Gentiles Antrieb ist es, Frauen, die ebenfalls nicht die klassische Corporate-Karriere gemacht haben, zu unterstützen: „Ich bekomme CVs und denke mir: ‚Diese Kandidatin ist besser als ich, die kann mehr als ich. Und die ist trotzdem nicht da, wo ich bin.‘ Also ist es meine Aufgabe, ihnen das zu ermöglichen.“ Neben der internationalen Expansion des Programms hat Gentile auch noch ein paar andere Ideen: „Ich würde gerne ein Buch über meine Erfahrungen schreiben, und gleichzeitig einen Ratgeber, wie Unternehmen in Sachen Equality, Reskilling etc. mehr schaffen können.“
Zudem will sie die Ausbildung zum zertifizierten Coach, die sie gerade absolviert, erfolgreich abschliessen. Und: „Ich kann mir vorstellen, irgendwann auch eine Organisation oder ein Unternehmen zu leiten.

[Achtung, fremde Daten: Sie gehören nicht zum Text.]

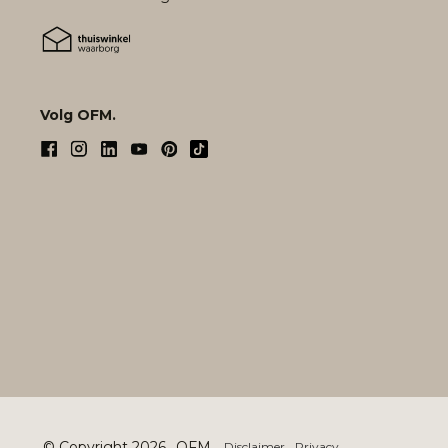
Volg OFM.
© Copyright 2026
OFM.
Disclaimer
Privacy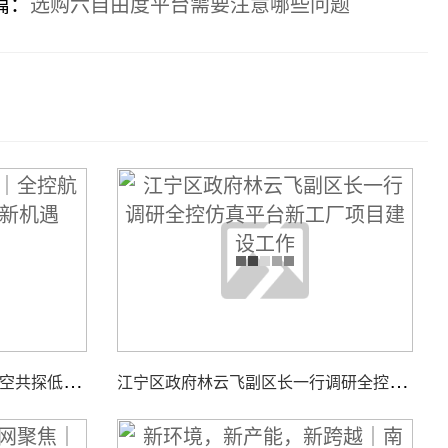
篇：
选购六自由度平台需要注意哪些问题
智
汇低空，聚力同行｜全控航空共探低空经济装备新机遇
江
宁区政府林云飞副区长一行调研全控仿真平台新工厂项目建设工作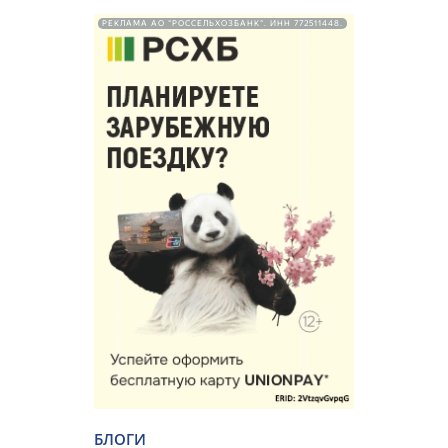
РЕКЛАМА АО "РОССЕЛЬХОЗБАНК". ИНН 772511448.
БЛОГИ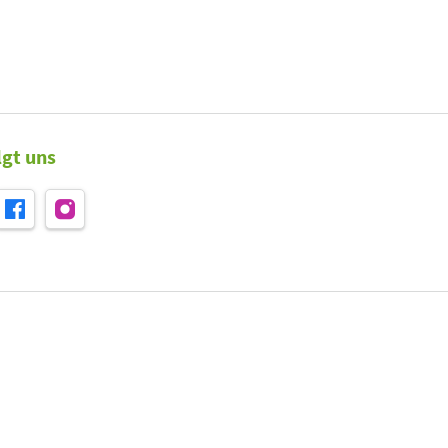
lgt uns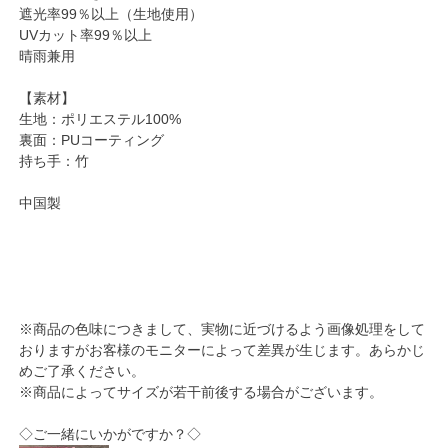
遮光率99％以上（生地使用）
UVカット率99％以上
晴雨兼用
【素材】
生地：ポリエステル100%
裏面：PUコーティング
持ち手：竹
中国製
※商品の色味につきまして、実物に近づけるよう画像処理をして
おりますがお客様のモニターによって差異が生じます。あらかじ
めご了承ください。
※商品によってサイズが若干前後する場合がございます。
◇ご一緒にいかがですか？◇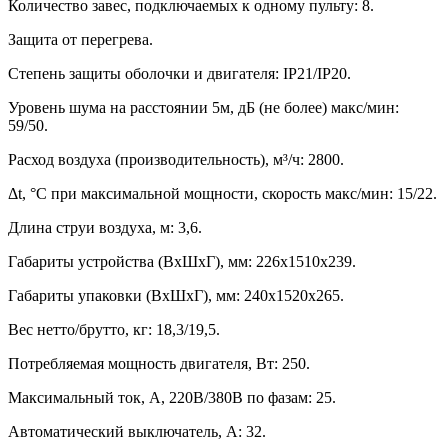
Количество завес, подключаемых к одному пульту: 8.
Защита от перегрева.
Степень защиты оболочки и двигателя: IP21/IP20.
Уровень шума на расстоянии 5м, дБ (не более) макс/мин:
59/50.
Расход воздуха (производительность), м³/ч: 2800.
Δt, °C при максимальной мощности, скорость макс/мин: 15/22.
Длина струи воздуха, м: 3,6.
Габариты устройства (ВхШхГ), мм: 226х1510х239.
Габариты упаковки (ВхШхГ), мм: 240х1520х265.
Вес нетто/брутто, кг: 18,3/19,5.
Потребляемая мощность двигателя, Вт: 250.
Максимальный ток, А, 220В/380В по фазам: 25.
Автоматический выключатель, А: 32.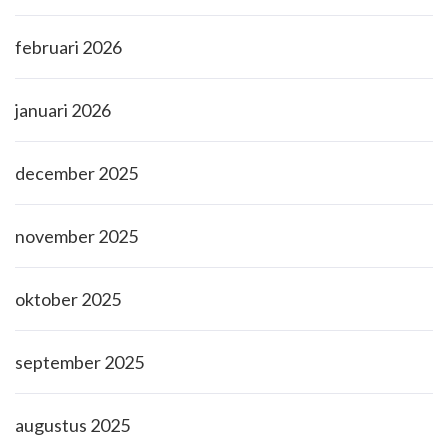
februari 2026
januari 2026
december 2025
november 2025
oktober 2025
september 2025
augustus 2025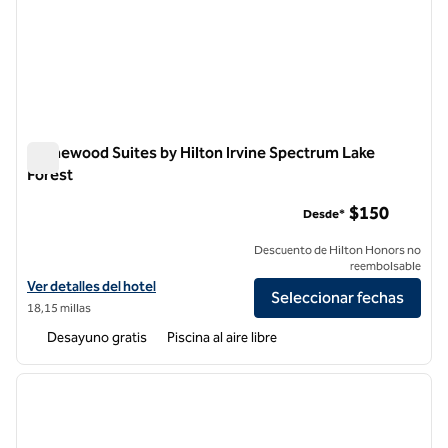
Homewood Suites by Hilton Irvine Spectrum Lake
Forest
Homewood Suites by Hilton Irvine Spectrum Lake Forest
$150
Desde*
Descuento de Hilton Honors no
reembolsable
Ver detalles del hotel Homewood Suites by Hilton Irvine Spectrum La
Ver detalles del hotel
Seleccionar fechas
18,15 millas
Desayuno gratis
Piscina al aire libre
1
/
12
imagen anterior
siguie
1 de 12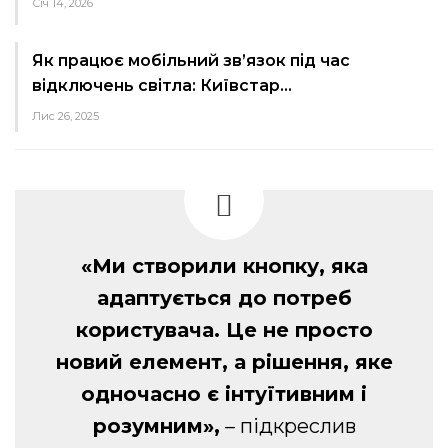
Січ 14, 2026
Як працює мобільний зв’язок під час
відключень світла: Київстар…
Лис 26, 2025
«Ми створили кнопку, яка
адаптується до потреб
користувача. Це не просто
новий елемент, а рішення, яке
одночасно є інтуїтивним і
розумним»,
– підкреслив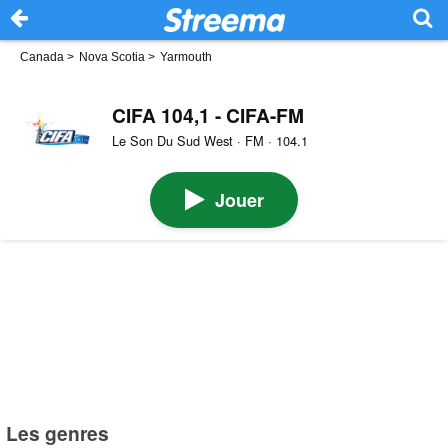
Canada
>
Nova Scotia
>
Yarmouth
CIFA 104,1 - CIFA-FM
Le Son Du Sud West · FM · 104.1
Jouer
Les genres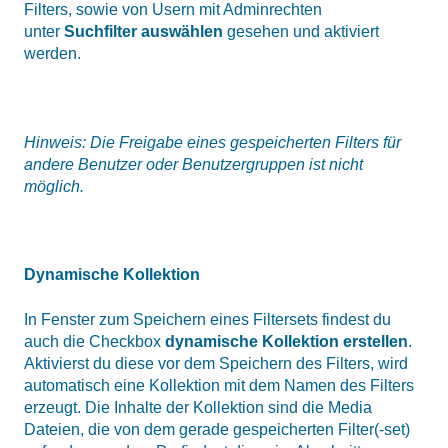
Filters, sowie von Usern mit Adminrechten
unter
Suchfilter auswählen
gesehen und aktiviert
werden.
Hinweis: Die Freigabe eines gespeicherten Filters für
andere Benutzer oder Benutzergruppen ist nicht
möglich.
Dynamische Kollektion
In Fenster zum Speichern eines Filtersets findest du
auch die Checkbox
dynamische Kollektion erstellen
.
Aktivierst du diese vor dem Speichern des Filters, wird
automatisch eine Kollektion mit dem Namen des Filters
erzeugt. Die Inhalte der Kollektion sind die Media
Dateien, die von dem gerade gespeicherten Filter(-set)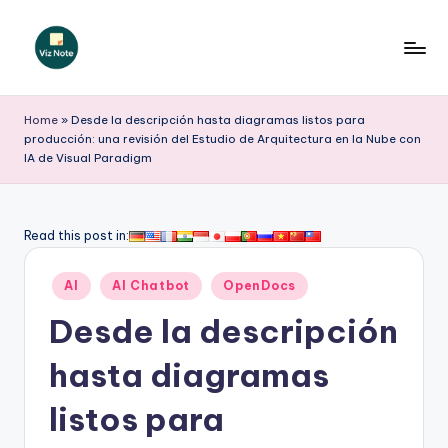
Saltar
al
V
contenido
iz
Home
»
Desde la descripción hasta diagramas listos para
producción: una revisión del Estudio de Arquitectura en la Nube con
N
IA de Visual Paradigm
o
t
Read this post in:
e
S
Publicado
AI
AI Chatbot
OpenDocs
en
p
Desde la descripción
a
hasta diagramas
ni
listos para
s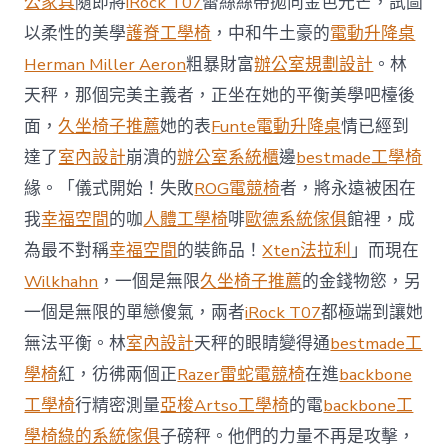
公家具
隨即將
iRock T07
蕾絲絲帶拋向金色光芒，試圖
值
凸
以柔性的美學
護脊工學椅
，中和牛土豪的
電動升降桌
顯 億
Herman Miller Aeron
粗暴財富
辦公室規劃設計
。林
嵐
室
天秤，那個完美主義者，正坐在她的平衡美學吧檯後
內
設
面，
久坐椅子推薦
她的表
Funte電動升降桌
情已經到
計
達了
室內設計
崩潰的
辦公室系統櫃
邊
bestmade工學椅
過
往
緣。「儀式開始！失敗
ROG電競椅
者，將永遠被困在
半
我
幸福空間
的咖
人體工學椅
啡
歐德系統傢俱
館裡，成
年
總
為最不對稱
幸福空間
的裝飾品！
Xten法拉利
」而現在
買
Wilkhahn
，一個是無限
久坐椅子推薦
的金錢物慾，另
賣
額
一個是無限的單戀傻氣，兩者
iRock T07
都極端到讓她
近
無法平衡。林
室內設計
天秤的眼睛變得通
bestmade工
60
億
學椅
紅，彷彿兩個正
Razer雷蛇電競椅
在進
backbone
元〉
工學椅
行精密測量
亞梭Artso工學椅
的電
backbone工
中
學椅
綠的系統傢俱
子磅秤。他們的力量不再是攻擊，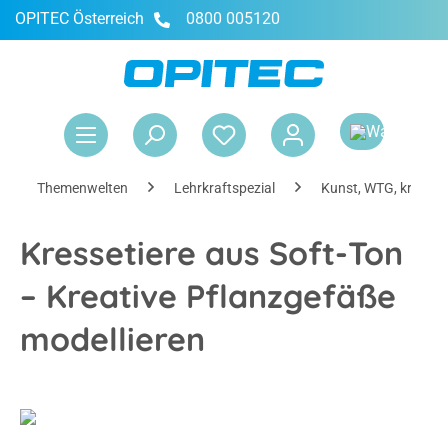
OPITEC Österreich
0800 005120
alt springen
War
Themenwelten
Lehrkraftspezial
Kunst, WTG, kreativ
Kressetiere aus Soft-Ton
– Kreative Pflanzgefäße
modellieren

Ich habe Erfahrung in Sales, Marketing und Personalführung. Ich traue mir das zu!“
Vanessa Gentile wuchs in Frauenfeld in der Ostschweiz auf. Nach einer Lehre zur Kauffrau und drei Jahren in der Versicherungsbranche wechselte sie zu Microsoft, wo sie fast 13 Jahre tätig war, zuletzt als Partner Sales Executive. Ab 2016 war sie zwei Jahre bei Oracle. 2018 begann sie bei Salesforce Schweiz, seit März 2022 leitet sie dort das Marketing für den Schweizer Markt und arbeitet am Projekt „Bring Women Back to Work“.